Start of Quoted passage

Now we can argue that any security bug will be less harmful, but I also
wonder how harmful a day or week delay while a ports update is made can be.
But I will not only complain, here are a couple ideas.

Of course there is a set of programs like identd and talk where this is
really not a problem since inetd open the socket and can just pass it down
the chain after setuid to some user with barely enough privileges to access
the needed resources.  This is pretty straight forward, and many of us have
already done this.

I am more concerned about stand alone daemons like sendmail, syslog, apache,
etc.  A well written program could simply have a setuid wrapper like innd
that opens the socket, does a setuid() to some other user, then exec()s the
real program.  If I do this I know my program will work on most UNIX boxes
in a reasonably secure way.  Now if someone wanted to write a wrapper to 
make this easy, and it ran on most if not all UNIX systems great.

The program would be setuid root, open a port (restricted by some access
file like the suggested /etc/bindports), and exec the daemon.  Of course
there would be some interface dealing with what file descriptors contained
the socket, perhaps passed as a parameter.

A number of enhancements pop into mind too.  Perhaps a nice chroot option,
resource limit control, and maybe nice could also be added. Come to think of
it, this would be a nice program.

Cliff

On Tue, 17 Nov 1998, Andrew McNaughton wrote:

> On Mon, 16 Nov 1998, Matthew Dillon wrote:
> >
> > :If we are adding standard ids to the password file, what do you think of 
> > :adding the following loginids and groupids for services that can run 
> > :standalone as unprivilged users (these are ones I've set up on my set of
> > :machines, it'd be nice to "standardize" them):
> > :	smtp (uid and gid of 25)
> > :	www (uid and gid of 80)
> > :	ftp (uid and gid of 21)

End of Quoted passage

§ Written task A
Select every line of the entries below that contains the string "lower", where case counts.

Start of Supplied data

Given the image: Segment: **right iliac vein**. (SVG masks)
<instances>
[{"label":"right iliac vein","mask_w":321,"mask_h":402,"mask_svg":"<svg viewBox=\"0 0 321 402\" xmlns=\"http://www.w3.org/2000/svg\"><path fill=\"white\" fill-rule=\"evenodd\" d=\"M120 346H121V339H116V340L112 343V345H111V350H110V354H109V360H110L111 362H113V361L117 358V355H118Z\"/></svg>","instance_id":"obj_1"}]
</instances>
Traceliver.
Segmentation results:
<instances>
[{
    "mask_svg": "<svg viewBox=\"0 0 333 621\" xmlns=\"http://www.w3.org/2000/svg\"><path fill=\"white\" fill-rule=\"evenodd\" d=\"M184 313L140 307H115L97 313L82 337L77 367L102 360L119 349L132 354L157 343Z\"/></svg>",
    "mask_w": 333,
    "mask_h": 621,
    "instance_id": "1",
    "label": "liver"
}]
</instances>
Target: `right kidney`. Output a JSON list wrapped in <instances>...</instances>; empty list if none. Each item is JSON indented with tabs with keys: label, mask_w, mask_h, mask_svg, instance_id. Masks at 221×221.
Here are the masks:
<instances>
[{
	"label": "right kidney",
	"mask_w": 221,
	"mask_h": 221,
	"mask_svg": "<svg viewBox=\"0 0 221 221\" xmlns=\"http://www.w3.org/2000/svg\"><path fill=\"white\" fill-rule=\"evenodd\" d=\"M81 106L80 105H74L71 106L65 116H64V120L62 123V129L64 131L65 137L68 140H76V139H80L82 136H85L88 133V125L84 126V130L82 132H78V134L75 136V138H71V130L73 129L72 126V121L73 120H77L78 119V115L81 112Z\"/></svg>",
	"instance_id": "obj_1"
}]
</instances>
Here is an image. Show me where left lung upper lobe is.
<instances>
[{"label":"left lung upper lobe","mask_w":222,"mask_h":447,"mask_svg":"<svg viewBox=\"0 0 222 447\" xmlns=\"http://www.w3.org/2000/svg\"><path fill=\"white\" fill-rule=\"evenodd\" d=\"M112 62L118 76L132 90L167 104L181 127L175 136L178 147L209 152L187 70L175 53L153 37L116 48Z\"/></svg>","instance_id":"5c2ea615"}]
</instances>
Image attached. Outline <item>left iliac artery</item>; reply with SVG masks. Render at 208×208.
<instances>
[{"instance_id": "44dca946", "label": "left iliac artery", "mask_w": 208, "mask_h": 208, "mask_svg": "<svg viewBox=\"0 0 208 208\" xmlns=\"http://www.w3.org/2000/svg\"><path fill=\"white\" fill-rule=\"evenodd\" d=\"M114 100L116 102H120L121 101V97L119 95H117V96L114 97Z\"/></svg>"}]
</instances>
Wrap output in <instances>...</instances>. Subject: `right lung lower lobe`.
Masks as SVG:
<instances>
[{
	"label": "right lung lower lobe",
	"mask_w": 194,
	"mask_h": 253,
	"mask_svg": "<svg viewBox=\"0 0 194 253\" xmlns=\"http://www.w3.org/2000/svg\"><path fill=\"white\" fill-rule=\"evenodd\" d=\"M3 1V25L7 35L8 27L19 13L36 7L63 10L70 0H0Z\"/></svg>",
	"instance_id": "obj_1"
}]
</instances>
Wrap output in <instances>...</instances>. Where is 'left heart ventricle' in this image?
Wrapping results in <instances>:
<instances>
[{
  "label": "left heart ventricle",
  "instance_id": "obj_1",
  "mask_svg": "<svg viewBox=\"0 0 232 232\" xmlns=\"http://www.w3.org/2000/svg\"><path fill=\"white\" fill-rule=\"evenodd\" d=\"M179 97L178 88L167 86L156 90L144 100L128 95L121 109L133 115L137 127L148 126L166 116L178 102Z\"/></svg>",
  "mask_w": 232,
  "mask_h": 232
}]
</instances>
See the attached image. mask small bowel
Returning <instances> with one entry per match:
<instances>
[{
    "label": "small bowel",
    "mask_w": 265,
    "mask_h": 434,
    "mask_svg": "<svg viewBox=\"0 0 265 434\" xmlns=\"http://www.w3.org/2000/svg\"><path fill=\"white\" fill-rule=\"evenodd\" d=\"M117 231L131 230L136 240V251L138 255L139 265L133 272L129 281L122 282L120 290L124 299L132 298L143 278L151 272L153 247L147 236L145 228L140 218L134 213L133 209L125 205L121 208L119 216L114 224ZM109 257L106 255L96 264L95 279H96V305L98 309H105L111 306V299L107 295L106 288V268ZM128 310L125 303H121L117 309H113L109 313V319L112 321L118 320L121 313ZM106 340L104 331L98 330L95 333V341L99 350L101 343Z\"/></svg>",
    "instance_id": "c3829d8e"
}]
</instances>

End of Supplied data

§ Written task B
Summarize the message on daemon privileges in two sentences.

§ Result A
Wrap output in <instances>...</instances>. Subject: `right lung lower lobe`.
	"label": "right lung lower lobe",

§ Result B
Programs like identd and talk pose little problem because inetd opens the socket and can pass it on after a setuid to a barely privileged user, but standalone daemons such as sendmail, syslog and apache are a greater concern. The message proposes a setuid root wrapper that opens a port restricted by an access file like /etc/bindports and then execs the daemon, with possible additions such as a chroot option, resource limit control and nice.